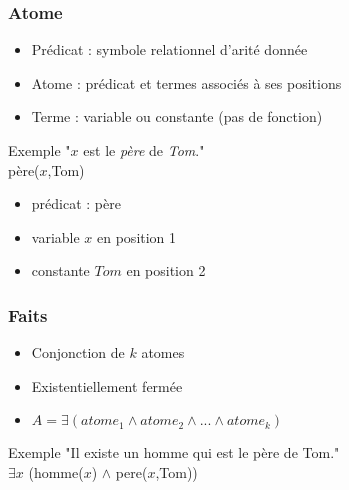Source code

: 
\begin{frame}
	\frametitle{Atome}
	\begin{center}
	\begin{itemize}
		\item Prédicat : symbole relationnel d'arité donnée
		\item Atome : prédicat et termes associés à ses positions
		\item Terme : variable ou constante (pas de fonction)
	\end{itemize}
	\vspace{10mm}
	\begin{exampleblock}{Exemple}
	"$x$ est le {\em père} de {\em Tom}."\\
	père($x$,Tom)
	\begin{itemize}
		\item prédicat : père
		\item variable $x$ en position 1
		\item constante $Tom$ en position 2
	\end{itemize}
	\end{exampleblock}
	\end{center}
\end{frame}

\begin{frame}
	\frametitle{Faits}
	\begin{center}
	\vspace{10mm}
	\begin{itemize}
		\item Conjonction de $k$ atomes
		\item Existentiellement fermée
		\item $A = \exists (atome_1 \wedge atome_2 \wedge ... \wedge atome_k)$
	\end{itemize}
	\vfill
	\begin{exampleblock}{Exemple}
		"Il existe un homme qui est le père de Tom."\\
		$\exists x$ (homme($x$) $\wedge$ pere($x$,Tom))
	\end{exampleblock}
	\end{center}
	\vspace{10mm}
\end{frame}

* Exercise prompt:
Every line from the one containing "atome_2 \wedge ... \wedge atome_k)$" to the end of the material above must be written out exactly. Nothing else is wanted.

* The completed task:
		\item $A = \exists (atome_1 \wedge atome_2 \wedge ... \wedge atome_k)$
	\end{itemize}
	\vfill
	\begin{exampleblock}{Exemple}
		"Il existe un homme qui est le père de Tom."\\
		$\exists x$ (homme($x$) $\wedge$ pere($x$,Tom))
	\end{exampleblock}
	\end{center}
	\vspace{10mm}
\end{frame}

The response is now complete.